Point-to-Point Wiring

The opposite of the automotive series wiring harness is the point-to-point connection. With this wiring, each signal of the IO module is provided with its connector, including the signal ground or any required sensor supply or reference voltage. Each consumer or sensor is connected directly via its cable. This principle offers maximum flexibility and enables special wiring variants down to a quantity of 1. 

Individual cables may be pre-assembled in different lengths, cross-sections, and connector configurations. Deutsch DT has established itself as the connector technology of choice, combining robustness with a high IP protection rating. Deutsch contacts also allow manual assembly, so that special cables can be produced flexibly in small series. 

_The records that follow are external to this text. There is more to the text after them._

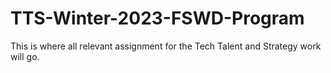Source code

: # TTS-Winter-2023-FSWD-Program
This is where all relevant assignment for the Tech Talent and Strategy work will go. 
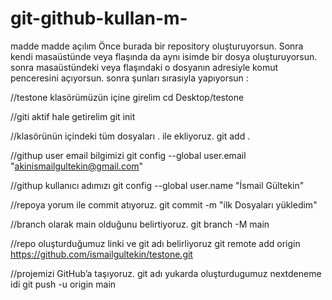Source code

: # git-github-kullan-m-
madde madde açılım
Önce burada bir repository oluşturuyorsun.
Sonra kendi masaüstünde veya flaşında da aynı isimde bir dosya oluşturuyorsun.
sonra masaüstündeki veya flaşındaki o dosyanın adresiyle komut penceresini açıyorsun.
sonra şunları sırasıyla yapıyorsun :

//testone klasörümüzün içine girelim
cd Desktop/testone
 
//giti aktif hale getirelim
git init
 
//klasörünün içindeki tüm dosyaları . ile ekliyoruz.
git add .
 
//githup user email bilgimizi
git config --global user.email "akinismailgultekin@gmail.com"
 
//githup kullanıcı adımızı
git config --global user.name "İsmail Gültekin"
 
//repoya yorum ile commit atıyoruz.
git commit -m "ilk Dosyaları yükledim"
 
//branch olarak main olduğunu belirtiyoruz.
git branch -M main
 
//repo oluşturduğumuz linki ve git adı belirliyoruz
git remote add origin https://github.com/ismailgultekin/testone.git
 
//projemizi GitHub’a taşıyoruz. git adı yukarda oluşturdugumuz nextdeneme idi
git push -u origin main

A wide range of variants in the control software goes hand-in-hand with a lack of diagnostic depth via the IO module. To provide the user with optimum support, the IO modules have an LED matrix to display the switching status of all inputs and outputs. This means that diagnostics can be carried out in the field without additional measuring devices.

On the material side, this type of solution does not generate the cost benefits of an automotive wiring harness. However, the complete elimination of drawing work and direct availability, with virtually no production times or approval processes, enables an unrivaled speed of assembly and maximum reliability.

Old-School with Special Advantages

Even when connectors are specified as IP6k9k, there are still scenarios in which they reach their limits. If the environmental requirements are extreme, e.g. when handling salts/fertilizers, performing daily cleaning with high-pressure lances, or operating in mechanically harsh environments. It’s advantageous to choose a classic route with robust die-cast housing and cable glands.

IO modules within this design pose decisive advantages, particularly in special vehicle construction with a wide range of variants. While individual wires are generally used in automotive cable harnesses, sheathed cables are used in conjunction with cable glands. Along with materials suitable for drag chains and metal cable glands, functional nodes can be placed in the direct working area of a machine.

The module connection is made directly on the circuit board, using WAGO cage clamp connectors to which the individual strands are directly connected. Cable glands are also possible, e.g. for connecting consumers with higher currents. This indicates that DC motors can also be connected, such as those used in municipal or agricultural spreading applications.

In terms of service, this design provides direct electrical access to the signals. Of course, this requires perfectly trained service personnel and a willingness to take on a high level of responsibility when handling these systems.

The Future of Small IO Modules

IO modules are merely small controllers with a CANopen or CAN J1939 slave implementation, offering a portfolio of basic functions. Standards as defined by CiA or SAE enable users to use IO modules from different manufacturers with a high degree of functional compatibility. On the other hand, compatibility means that the lowest common denominator is sought when implementing functions and that complex functions are not included in the scope. 

Specific to hydraulic control blocks or pneumatic valve terminals, it may be necessary to account for special design features of the valves. Configuring certain logical links between different actuators might also be essential. This extends the range of functions from a simple remote-controlled control box to a subsystem that can be integrated into complex architectures. The valve manufacturer’s know-how can thus be easily transferred to a machine without the user having to possess this expertise.

The software for such modules is usually programmed in C/C++ and supplied by the valve block manufacturer. The valve manufacturer can then encapsulate any existing expertise while increasing the value of any sub-solutions. The machine or vehicle manufacturer benefits from the valve block’s higher performance and easy handling.